Wendell Pierce twice unlucky

Wendell Pierce twice unlucky

The actor’s family home was destroyed by Hurricane Katrina and, 11 years on, his Baton Rouge house has been wrecked by floods
Does bad luck follow American actor Wendell Pierce? Eleven years to the month since Pierce’s family home became one of the thousands ravaged by Hurricane Katrina has again seen disaster strike – this time at his home in Baton Rouge.
Pierce is best known for his roles in HBO dramas, such as cigar-chomping Detective Bunk Moreland in ‘The Wire’, trombonist Antoine Batiste in ‘Treme’, and Michael Davenport in ‘Waiting to Exhale’.
Earlier this year, Pierce spoke about visiting his childhood home after the hurricane and finding “everything was totally destroyed and covered in gray and green”. Pierce – who also starred in the HBO drama ‘Treme, set in post-Katrina New Orleans – has set up a local corporation to rebuild destroyed homes, and started a supermarket business to tackle a lack of access to healthy food in the city.
Now Pierce has been affected again by the latest disaster to hit Louisiana, with his home and neighbourhood underwater after the unexpected flood; 20 000 people have had to be rescued.
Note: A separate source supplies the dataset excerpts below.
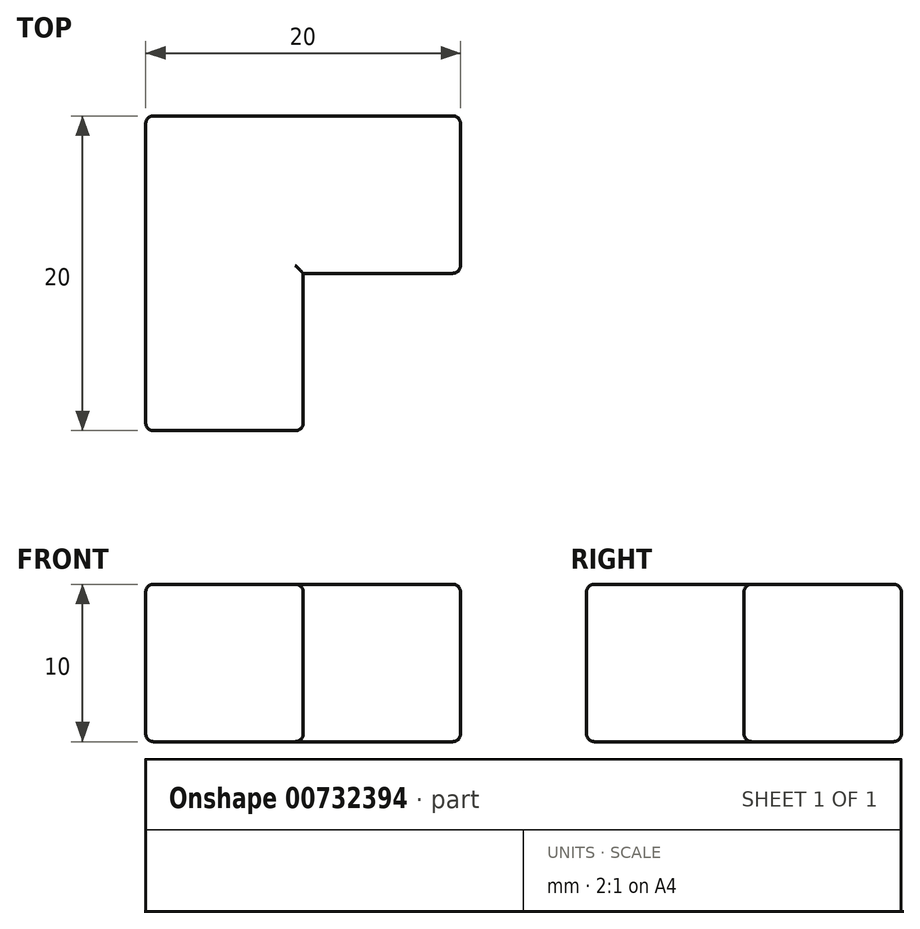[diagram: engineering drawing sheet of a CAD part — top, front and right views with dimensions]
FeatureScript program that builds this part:
annotation { "Feature Type Name" : "Feature", "Feature Type Description" : "" }
export const myFeature = defineFeature(function(context is Context, id is Id, definition is map)
    precondition{}
    {
        {
            var Q0;
            Q0=qCreatedBy(makeId("Front.planeOp"),FACE);
            var sketch = newSketch(context, id + "F0", { "sketchPlane" : qUnion([Q0])});
            skLineSegment(sketch, "E0.bottom", {"start": v(10, -5) * mm, "end": v(-10, -5) * mm});
            skLineSegment(sketch, "E0.top", {"start": v(10, 5) * mm, "end": v(-10, 5) * mm});
            skLineSegment(sketch, "E0.left", {"start": v(10, -5) * mm, "end": v(10, 5) * mm});
            skLineSegment(sketch, "E0.right", {"start": v(-10, -5) * mm, "end": v(-10, 5) * mm});
            skPoint(sketch, "E0.middle", {"position": v(0, 0) * mm});
            skLineSegment(sketch, "E1", {"start": v(0, 5) * mm, "end": v(0, -5) * mm});
            skSolve(sketch);
        }
        {
            var Q0;
            {var subQ0=sQuery(id+"F0.wireOp",EDGE,"E0.right");Q0=makeQuery(id+"F0.imprint","IMPRINT",FACE,{"disambiguationData":[TD([[makeQuery(id+"F0.imprint","IMPRINT",EDGE,{"derivedFrom":subQ0}),-1.0]])]});}
            extrude(context, id + "F1", {"entities" : qUnion([Q0]), "depth" : 20 * mm, "offsetDistance" : 25 * mm});
        }
        {
            var Q0;
            Q0 = qSketchRegion(id + "F0", true);
            extrude(context, id + "F2", {"entities" : qUnion([Q0]), "operationType" : NewBodyOperationType.ADD, "depth" : 10 * mm, "offsetDistance" : 25 * mm});
        }
        {
            var Q0;
            {var subQ0=sQuery(id+"F0.wireOp",EDGE,"E0.top");Q0=makeQuery(id+"F2.boolean.opBoolean","MERGE",FACE,{"derivedFrom":[makeQuery(id+"F1.opExtrude","SWEPT_FACE",FACE,{"disambiguationData":[OSD([subQ0])]}),makeQuery(id+"F2.opExtrude","SWEPT_FACE",FACE,{"disambiguationData":[OSD([subQ0])]})]});}
            var Q1;
            {var subQ0=sQuery(id+"F0.wireOp",EDGE,"E0.bottom");Q1=makeQuery(id+"F2.boolean.opBoolean","MERGE",FACE,{"derivedFrom":[makeQuery(id+"F1.opExtrude","SWEPT_FACE",FACE,{"disambiguationData":[OSD([subQ0])]}),makeQuery(id+"F2.opExtrude","SWEPT_FACE",FACE,{"disambiguationData":[OSD([subQ0])]})]});}
            var Q2;
            {var subQ0=sQuery(id+"F0.wireOp",EDGE,"E0.right");var subQ1=sQuery(id+"F0.wireOp",EDGE,"E0.top");var subQ2=sQuery(id+"F0.wireOp",EDGE,"E0.bottom");Q2=makeQuery(id+"F2.boolean.opBoolean","MERGE",FACE,{"derivedFrom":[makeQuery(id+"F1.opExtrude","CAP_FACE",FACE,{"disambiguationData":[OSD([subQ2,subQ1,subQ0,sQuery(id+"F0.wireOp",EDGE,"E1")])],"isStart":true}),makeQuery(id+"F2.opExtrude","CAP_FACE",FACE,{"disambiguationData":[OSD([subQ2,subQ1,sQuery(id+"F0.wireOp",EDGE,"E0.left"),subQ0])],"isStart":true})]});}
            var Q3;
            Q3=makeQuery(id+"F1.opExtrude","CAP_FACE",FACE,{"disambiguationData":[OSD([sQuery(id+"F0.wireOp",EDGE,"E0.bottom"),sQuery(id+"F0.wireOp",EDGE,"E0.top"),sQuery(id+"F0.wireOp",EDGE,"E0.right"),sQuery(id+"F0.wireOp",EDGE,"E1")])],"isStart":false});
            var Q4;
            Q4=makeQuery(id+"F2.opExtrude","SWEPT_FACE",FACE,{"disambiguationData":[OSD([sQuery(id+"F0.wireOp",EDGE,"E0.left")])]});
            fillet(context, id + "F3", {"entities" : qUnion([Q0, Q1, Q2, Q3, Q4]), "radius" : 0.5 * mm, "tangentPropagation" : true, "allowEdgeOverflow" : false});
        }
    });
But while Pierce’s luck may sound bad, it is not unusual.
Many Hurricane Katrina survivors now live in Baton Rouge – which has historically been less susceptible to floods and hurricanes – and have found themselves in the same awful predicament.
Margaret Teague, 61, told a local paper she had only recently moved back to Louisiana after her New Orleans home was destroyed. Now she is once more staying in a temporary shelter. Jeannique Branche, 34, spent years reeling after losing everything in Hurricane Katrina. She thought she was better off after moving to a second-floor apartment in an area, which had never flooded, she told the Times-Picayune. “I felt safe,” she said. “Then I woke up [on] Saturday morning, and everything changed … Now I’ve lost everything again.”
Other Katrina survivors have vowed to help Baton Rouge, to pay back the city for the help they once received. Volunteer Brittani Gillis said she had immediately starting collecting clothes, food and toiletries when she heard about the floods, telling a local paper: “We’ve been through it, and we know what it’s like.”